HISTORIOGRAPHY OF NEW ENGLAND LINK

In Not Just Anywhere: The Story of WHALE and the Rescue of New Bedford’s Waterfront Historic District there is a definite connection to the story of Route 9 in Middletown.  It offers a narrative of the efforts of the Waterfront Historical Area LeaguE to save New Bedford’s rich history by preserving its old waterfront business district from redevelopment and most importantly, highway construction.  In the 1960s urban renewal monies were targeted at New Bedford, and as part of the project a highway (Route 18) linking the city’s South End with the Interstate north of the waterfront was proposed.  Its original path was to cut through the heart of the historic district, but that plan was successfully challenged by WHALE.  However, when the highway was shifted to save the district, it effectively cut the district off from the physical waterfront and piers.  As had happened in Middletown, access to the harbor was severely limited and its presence in downtown New Bedford was fundamentally altered.  In the image below, the white-dotted line shows where the highway was proposed, and its final path can be seen under construction on the right side of the original route.

ALL IMAGES FROM: Marsha McCabe and Joseph D. Thomas, Not Just Anywhere (Spinner Publications: New Bedford, 1995)

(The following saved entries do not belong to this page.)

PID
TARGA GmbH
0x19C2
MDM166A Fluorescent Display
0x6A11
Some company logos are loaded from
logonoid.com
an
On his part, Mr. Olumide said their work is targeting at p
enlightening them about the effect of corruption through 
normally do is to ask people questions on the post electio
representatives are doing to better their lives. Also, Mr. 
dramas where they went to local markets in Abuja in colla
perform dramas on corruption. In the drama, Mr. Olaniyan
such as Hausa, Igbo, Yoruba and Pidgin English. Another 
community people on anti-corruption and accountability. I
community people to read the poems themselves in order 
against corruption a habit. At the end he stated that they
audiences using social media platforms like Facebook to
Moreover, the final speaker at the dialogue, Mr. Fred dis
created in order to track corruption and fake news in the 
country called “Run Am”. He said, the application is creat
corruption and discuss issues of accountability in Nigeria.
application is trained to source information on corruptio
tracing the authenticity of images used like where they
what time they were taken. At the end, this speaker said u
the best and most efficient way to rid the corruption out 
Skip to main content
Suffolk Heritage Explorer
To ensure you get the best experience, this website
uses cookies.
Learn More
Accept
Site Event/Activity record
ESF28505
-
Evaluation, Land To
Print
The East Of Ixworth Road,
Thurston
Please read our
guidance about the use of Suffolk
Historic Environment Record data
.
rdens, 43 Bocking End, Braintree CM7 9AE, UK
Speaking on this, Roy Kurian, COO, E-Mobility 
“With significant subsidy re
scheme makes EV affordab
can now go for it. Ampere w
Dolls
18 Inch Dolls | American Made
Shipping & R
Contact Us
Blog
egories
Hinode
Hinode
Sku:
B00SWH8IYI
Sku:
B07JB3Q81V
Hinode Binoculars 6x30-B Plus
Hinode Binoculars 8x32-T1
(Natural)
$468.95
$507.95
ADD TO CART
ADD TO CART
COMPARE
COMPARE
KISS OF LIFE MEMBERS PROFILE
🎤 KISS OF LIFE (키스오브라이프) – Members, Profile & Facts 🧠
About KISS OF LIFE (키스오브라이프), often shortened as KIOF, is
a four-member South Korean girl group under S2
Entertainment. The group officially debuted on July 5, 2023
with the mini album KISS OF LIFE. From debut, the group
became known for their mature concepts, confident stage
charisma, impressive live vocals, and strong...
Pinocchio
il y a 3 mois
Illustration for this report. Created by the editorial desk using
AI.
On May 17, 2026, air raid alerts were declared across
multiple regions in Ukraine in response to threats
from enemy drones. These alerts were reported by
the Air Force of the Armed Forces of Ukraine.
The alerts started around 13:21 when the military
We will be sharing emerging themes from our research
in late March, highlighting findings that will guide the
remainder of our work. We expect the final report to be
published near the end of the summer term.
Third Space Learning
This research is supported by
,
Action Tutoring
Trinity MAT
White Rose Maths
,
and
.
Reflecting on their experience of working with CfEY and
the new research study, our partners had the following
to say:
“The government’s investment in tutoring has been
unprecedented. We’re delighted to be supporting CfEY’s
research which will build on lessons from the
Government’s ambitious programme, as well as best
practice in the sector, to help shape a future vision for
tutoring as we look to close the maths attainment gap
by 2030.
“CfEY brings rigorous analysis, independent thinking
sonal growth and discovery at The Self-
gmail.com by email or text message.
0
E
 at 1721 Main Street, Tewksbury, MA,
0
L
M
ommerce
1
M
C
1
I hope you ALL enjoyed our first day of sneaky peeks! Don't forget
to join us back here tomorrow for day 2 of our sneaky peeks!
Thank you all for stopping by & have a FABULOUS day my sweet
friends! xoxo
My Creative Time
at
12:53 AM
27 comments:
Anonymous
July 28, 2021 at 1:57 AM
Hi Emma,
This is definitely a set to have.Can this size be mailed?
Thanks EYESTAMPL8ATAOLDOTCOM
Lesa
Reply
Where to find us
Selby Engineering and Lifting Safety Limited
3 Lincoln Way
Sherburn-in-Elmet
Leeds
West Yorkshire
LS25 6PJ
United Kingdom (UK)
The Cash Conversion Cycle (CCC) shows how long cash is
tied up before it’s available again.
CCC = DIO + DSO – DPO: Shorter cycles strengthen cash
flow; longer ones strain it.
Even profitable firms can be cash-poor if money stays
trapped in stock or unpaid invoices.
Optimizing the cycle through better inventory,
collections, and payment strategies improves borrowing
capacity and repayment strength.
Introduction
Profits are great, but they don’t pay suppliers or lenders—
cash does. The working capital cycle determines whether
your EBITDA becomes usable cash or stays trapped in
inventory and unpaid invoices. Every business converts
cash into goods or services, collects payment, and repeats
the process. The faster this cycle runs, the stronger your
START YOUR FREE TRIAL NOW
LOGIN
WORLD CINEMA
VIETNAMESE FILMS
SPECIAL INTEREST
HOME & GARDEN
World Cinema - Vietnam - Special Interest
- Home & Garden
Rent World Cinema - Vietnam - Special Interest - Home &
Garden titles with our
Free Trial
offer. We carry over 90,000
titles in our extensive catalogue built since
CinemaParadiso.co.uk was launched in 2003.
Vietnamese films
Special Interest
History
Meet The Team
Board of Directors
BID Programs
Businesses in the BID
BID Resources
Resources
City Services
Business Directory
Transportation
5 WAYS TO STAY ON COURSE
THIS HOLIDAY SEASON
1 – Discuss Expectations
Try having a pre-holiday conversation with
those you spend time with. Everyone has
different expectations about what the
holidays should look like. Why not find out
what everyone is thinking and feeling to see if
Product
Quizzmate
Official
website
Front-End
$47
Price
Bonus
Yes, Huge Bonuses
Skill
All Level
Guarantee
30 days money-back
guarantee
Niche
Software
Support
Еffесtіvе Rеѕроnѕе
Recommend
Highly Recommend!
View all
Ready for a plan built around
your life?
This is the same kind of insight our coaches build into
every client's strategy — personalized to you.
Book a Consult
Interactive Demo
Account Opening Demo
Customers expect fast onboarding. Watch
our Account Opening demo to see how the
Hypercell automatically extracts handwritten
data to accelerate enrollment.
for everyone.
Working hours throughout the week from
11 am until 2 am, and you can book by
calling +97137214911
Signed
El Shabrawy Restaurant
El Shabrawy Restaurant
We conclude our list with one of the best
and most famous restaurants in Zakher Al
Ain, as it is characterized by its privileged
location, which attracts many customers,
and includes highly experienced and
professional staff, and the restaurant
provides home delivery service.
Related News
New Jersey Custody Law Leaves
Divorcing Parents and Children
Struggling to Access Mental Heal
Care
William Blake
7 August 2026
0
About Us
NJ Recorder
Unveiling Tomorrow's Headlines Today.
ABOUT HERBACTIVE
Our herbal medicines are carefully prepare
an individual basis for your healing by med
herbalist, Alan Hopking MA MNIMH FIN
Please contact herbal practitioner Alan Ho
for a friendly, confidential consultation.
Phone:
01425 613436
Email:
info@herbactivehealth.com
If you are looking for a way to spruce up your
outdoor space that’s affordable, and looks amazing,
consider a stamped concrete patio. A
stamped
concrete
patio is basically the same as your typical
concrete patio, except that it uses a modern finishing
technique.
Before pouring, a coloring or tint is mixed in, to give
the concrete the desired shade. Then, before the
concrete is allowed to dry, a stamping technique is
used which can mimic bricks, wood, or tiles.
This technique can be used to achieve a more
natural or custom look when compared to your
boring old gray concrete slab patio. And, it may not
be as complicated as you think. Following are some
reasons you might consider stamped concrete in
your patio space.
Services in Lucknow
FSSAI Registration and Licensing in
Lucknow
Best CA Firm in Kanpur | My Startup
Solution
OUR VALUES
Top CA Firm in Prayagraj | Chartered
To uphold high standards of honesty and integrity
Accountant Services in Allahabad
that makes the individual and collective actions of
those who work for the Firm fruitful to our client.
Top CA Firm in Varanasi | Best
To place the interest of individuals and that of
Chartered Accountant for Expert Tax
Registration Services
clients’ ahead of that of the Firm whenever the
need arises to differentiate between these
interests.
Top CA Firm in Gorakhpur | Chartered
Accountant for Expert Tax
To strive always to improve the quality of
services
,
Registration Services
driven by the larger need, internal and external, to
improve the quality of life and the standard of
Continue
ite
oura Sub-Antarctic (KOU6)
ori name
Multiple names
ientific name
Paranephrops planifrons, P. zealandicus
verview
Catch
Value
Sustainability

So the story of Route 9 and the separation of Middletown from the water is not necessarily a unique one in the New England seafaring past.  New Bedford was once the whaling capital of the world, home at various times to Herman Melville and Frederick Douglas, and a commercially-powerful urban center for textile manufacturing.  It too was severed from the waterfront, yet in a less absolute way.  The fishing industry still thrives in New Bedford thanks to George’s Banks, and the Whaling Museum, a world-class institution, keeps vital New Bedford’s sense of its past.  Perhaps New Bedford’s size and the fact that its golden age was more recent than that of Middletown’s have played a role in the city’s relative success in overcoming a waterfront highway.